Data from: Coverage-based rarefaction fails to quantify relative species richness

Published May 19, 2026 on Dryad. https://doi.org/10.5061/dryad.pg4f4qs50

Data files

May 19, 2026 version files 280.92 KB

analyses_and_figures.R

16.55 KB
data_files.tar.gz

255.66 KB
functions.R

5.35 KB
README.md

3.37 KB

Abstract

Coverage-based rarefaction (CBR) is a high-profile tool for assessing biodiversity that provides relative species richness estimates by leveraging the Good-Turing index u to interpolate. In contrast to alternatives such as the Shannon and Simpson indices, CBR's main appeal is providing values in units of species. CBR is tested against a series of other biodiversity measures. Data are both simulated and empirical, in the latter case drawn from an eclectic global database of terrestrial organisms. Various challenges are presented. First, species counts are simulated under the geometric Weibull (GW), Poisson log normal, and discretised Weibull abundance distributions. CBR and six other diversity estimators are then computed. Second, diversity estimates are computed for species inventories and then recomputed after excluding the single most common species in each one, which stands in for random inclusion of high counts in replicate samples. Third, randomly selected pairs of inventories are either (1) analysed separately with richness estimates summed, or (2) combined and only then analysed. Fourth, estimates are compared for randomly paired inventories: each pair must include an identical or highly similar number of singletons (= species sampled once). On average, fitting GW in simulation consistently returns an accurate and precise estimate of richness. GW returns much the same values regardless of how the empirical data are treated. CBR often overestimates by a large margin when dominants are excluded, underestimates by a large margin when data are combined, and nearly randomises values for singleton-matched inventory pairs. In other words, CBR does not respond predictably to variation in species richness and cannot reconstruct it when the data have strong internal structure. Because better options are available, it is neither wise nor necessary to standardise by coverage in order to estimate richness.
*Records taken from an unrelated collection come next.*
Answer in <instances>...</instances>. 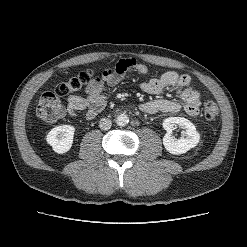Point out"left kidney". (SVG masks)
I'll list each match as a JSON object with an SVG mask.
<instances>
[{
	"label": "left kidney",
	"mask_w": 247,
	"mask_h": 247,
	"mask_svg": "<svg viewBox=\"0 0 247 247\" xmlns=\"http://www.w3.org/2000/svg\"><path fill=\"white\" fill-rule=\"evenodd\" d=\"M185 130V137L175 138L172 131L176 126ZM163 128L167 131L163 137V145L165 149L174 155L186 153L194 148L200 140V135L192 122L183 117H169L164 120Z\"/></svg>",
	"instance_id": "obj_1"
}]
</instances>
Dataset DOI: 10.5061/dryad.pg4f4qs50

Description of the data and file structure

This supplemental data set includes all of the R code used to carry out the analyses and prepare the text figures, in addition to all of the output from the four analyses of empirical and simulated data that are illustrated in the text.

Files and variables

File: functions.R

Description: This R file includes all of the stand-alone analytical functions used in the analyses. The key function is gweibull, which fits the geometric Weibull distribution to count data. rgweibull randomly generates count data sets drawn from this distribution. rweib draws randomly from the discretised Weibull distribution. chao1, fisher, shannon, and simpson implement standard ecological diversity metrics. sqs implements what is alternatively called shareholder quorum subsampling and coverage-based rarefaction using standard combinatorial equations. pln computes statistics for the Poisson log normal distribution and depends on the R package poilog. sadrad is needed to make gweibull and pln work.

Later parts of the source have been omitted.